*Supplied text*
= = = =

I am puzzled, how the words 'convert' and 'deconvert' are used. It seems that some people call it deconvert, when a former religious person becomes an atheist.
But in my understanding, only something existing can be converted into something else, not nothing to something nor something to nothing. Converting to me is for example a catholic becoming a mormon. Deconverting would then mean, that the mormon returns to be a catholic.
But when a child is made a christian, what is the correct word? Insertion maybe?
When a christian becomes an atheist, I would called it a reversion, back to the original state of the absence of a faith.
Tags:
Permalink Reply by Loren Miller on December 31, 2011 at 3:59pm Welcome to the sometimes daunting pliability of the English language. Lots of verbs and variations on a theme, no waiting!
Permalink Reply by Maruli Marulaki on December 31, 2011 at 4:06pm I am influenced by having started to learn Latin before English.
Permalink Reply by Jedi Wanderer on December 31, 2011 at 4:13pm When a child is made a christian/theist, it is called indoctrination.
When a theist becomes an atheist, it is called becoming enlightened.
I'm being facetious, for the most part.
Permalink Reply by Prog Rock Girl on December 31, 2011 at 5:37pm I have a hard time coming up with the right words for when I became atheist. Nonreligious conversion? But it was more like discovering or realizing my atheism.
Permalink Reply by Brian Wood on January 1, 2012 at 6:50am When asked about my change to atheism, I usually say, "I grew up."
Permalink Reply by Gila Guerilla on December 31, 2011 at 9:50pm To me, conversion simply means going from one state to another. One could convert from Catholicism to Mormonism, or from Christianity to Islam for examples.

= = = =

*Extracted records*
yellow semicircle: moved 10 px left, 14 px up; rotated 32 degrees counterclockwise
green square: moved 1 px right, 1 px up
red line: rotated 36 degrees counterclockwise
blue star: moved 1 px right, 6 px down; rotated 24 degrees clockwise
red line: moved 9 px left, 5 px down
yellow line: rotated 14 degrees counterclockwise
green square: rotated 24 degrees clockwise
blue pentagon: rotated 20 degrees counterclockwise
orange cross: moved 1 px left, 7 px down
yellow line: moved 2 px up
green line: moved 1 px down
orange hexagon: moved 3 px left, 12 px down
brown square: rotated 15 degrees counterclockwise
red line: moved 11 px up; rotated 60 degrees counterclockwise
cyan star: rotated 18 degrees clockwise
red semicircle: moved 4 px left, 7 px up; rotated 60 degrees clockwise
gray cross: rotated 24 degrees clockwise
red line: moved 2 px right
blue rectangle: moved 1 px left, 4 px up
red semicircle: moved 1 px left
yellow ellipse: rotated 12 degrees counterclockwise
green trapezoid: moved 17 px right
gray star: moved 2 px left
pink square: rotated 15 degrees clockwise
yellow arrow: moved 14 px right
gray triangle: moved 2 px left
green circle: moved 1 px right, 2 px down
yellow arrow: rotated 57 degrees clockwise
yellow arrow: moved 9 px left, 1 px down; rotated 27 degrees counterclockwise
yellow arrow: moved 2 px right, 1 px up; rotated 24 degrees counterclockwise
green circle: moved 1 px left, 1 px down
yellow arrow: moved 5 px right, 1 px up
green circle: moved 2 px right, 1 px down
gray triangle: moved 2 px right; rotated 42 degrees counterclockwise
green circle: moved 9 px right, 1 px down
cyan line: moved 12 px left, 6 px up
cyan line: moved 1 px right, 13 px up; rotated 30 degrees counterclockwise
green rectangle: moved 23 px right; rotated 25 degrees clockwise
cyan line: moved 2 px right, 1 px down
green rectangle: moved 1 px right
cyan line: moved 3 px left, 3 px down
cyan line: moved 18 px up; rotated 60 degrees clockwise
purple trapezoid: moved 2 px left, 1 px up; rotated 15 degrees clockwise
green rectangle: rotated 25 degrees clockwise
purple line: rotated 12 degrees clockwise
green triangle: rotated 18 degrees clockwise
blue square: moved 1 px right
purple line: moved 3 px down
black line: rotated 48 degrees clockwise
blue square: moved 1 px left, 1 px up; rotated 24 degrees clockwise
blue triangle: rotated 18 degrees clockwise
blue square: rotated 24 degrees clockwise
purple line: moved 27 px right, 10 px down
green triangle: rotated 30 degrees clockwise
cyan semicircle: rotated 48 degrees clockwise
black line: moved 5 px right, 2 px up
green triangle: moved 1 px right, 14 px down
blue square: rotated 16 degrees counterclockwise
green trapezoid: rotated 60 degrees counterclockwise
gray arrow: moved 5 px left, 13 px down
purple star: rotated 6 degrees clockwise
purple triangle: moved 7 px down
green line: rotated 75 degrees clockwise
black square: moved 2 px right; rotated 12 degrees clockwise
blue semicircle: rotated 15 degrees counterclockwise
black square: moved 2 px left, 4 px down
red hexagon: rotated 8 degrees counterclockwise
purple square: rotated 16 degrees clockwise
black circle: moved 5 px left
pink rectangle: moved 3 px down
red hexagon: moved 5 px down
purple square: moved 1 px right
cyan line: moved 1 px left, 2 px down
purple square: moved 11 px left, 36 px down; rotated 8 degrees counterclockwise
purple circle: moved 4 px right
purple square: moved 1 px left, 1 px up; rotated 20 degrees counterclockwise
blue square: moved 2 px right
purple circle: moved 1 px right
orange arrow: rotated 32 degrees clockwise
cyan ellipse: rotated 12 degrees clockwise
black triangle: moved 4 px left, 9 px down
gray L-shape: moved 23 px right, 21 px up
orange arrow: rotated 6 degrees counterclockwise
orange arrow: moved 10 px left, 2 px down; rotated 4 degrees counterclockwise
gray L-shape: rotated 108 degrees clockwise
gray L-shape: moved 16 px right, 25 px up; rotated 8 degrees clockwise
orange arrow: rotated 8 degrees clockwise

= = = =

*Required actions*
[A] In the forum thread about "convert" and "deconvert," what does Brian Wood usually say when asked about his change to atheism?
[B] In the forum thread about "convert" and "deconvert," restate the paragraph beginning "But in my understanding" more briefly, keeping its main facts.
[C] Carry the forum thread about "convert" and "deconvert" forward from its last post.
The records are separate material, unrelated to the discussion.

*Per-task answers*
[A] He says, "I grew up."

[B] Only something that exists can be converted into something else, not nothing into something or something into nothing. A Catholic becoming a Mormon is a conversion, and deconverting would mean the Mormon returning to Catholicism.

[C]
The most fundamental conversion is from atheism to theism. I aver that atheism is the default state for humanity. A new born baby has no theology, nor belief in any gods. By default, that makes all babies atheist, (lacking any belief in any gods, and having no understanding of what all that means).
So, to become a theist, of whatever stripe, is the result of learning, and conversion from the default state, (non-belief), to another. Latterly losing one's religion and going back to atheism is thus the reversing of a conversion - it is a deconversion. (Even if the person in question has converted from one type of theism to another in the meantime), subsequently deciding to become atheist again - as one was at birth - is ultimately a deconversion. If I am right to say the newborns are atheist, then becoming an atheist after a period of theistic belief would tautologically be a deconversion, having come after one or more conversions.
To extend this, a catholic Christian could in principle convert to Mormonism, and then deconvert back to Catholicism. Or a Christian could convert to Islam and then deconvert back to Christianity. What I'm saying is that any theist who chooses to be atheist is always deconverting to an earlier state in relation to the acceptance of gods.
This is not meant to imply that atheism is a considered state in a newborn baby, on the contrary, it is because of a lack of consideration by the child, that atheism is the default state, (with respect to believing in a god or gods). A baby cannot be a theist, and so must be an atheist, in a passive and unconsidered manner. Deconversion from theism back to atheism is likely to be a considered choice.
I can see that a theist could go back to atheism without any considerations on their part, as the result of an accident, when brain damage prevents both the consideration of the reversion, and the maintaining of a belief in any god. I use the word reversion in the last sentence to indicate that it differs from deconversion in that it is not the result of a conscious choice, as a deconversion would be.
Permalink Reply by Maruli Marulaki on January 1, 2012 at 5:04am I only stumbled over the literal meaning of the word convert, that does not fit the absence of a belief. I can convert euros into dollars, but I cannot convert the void of an empty purse into euros.
Permalink Reply by SecularCortex13.x on January 6, 2012 at 2:04am ask him, w/a beer ha!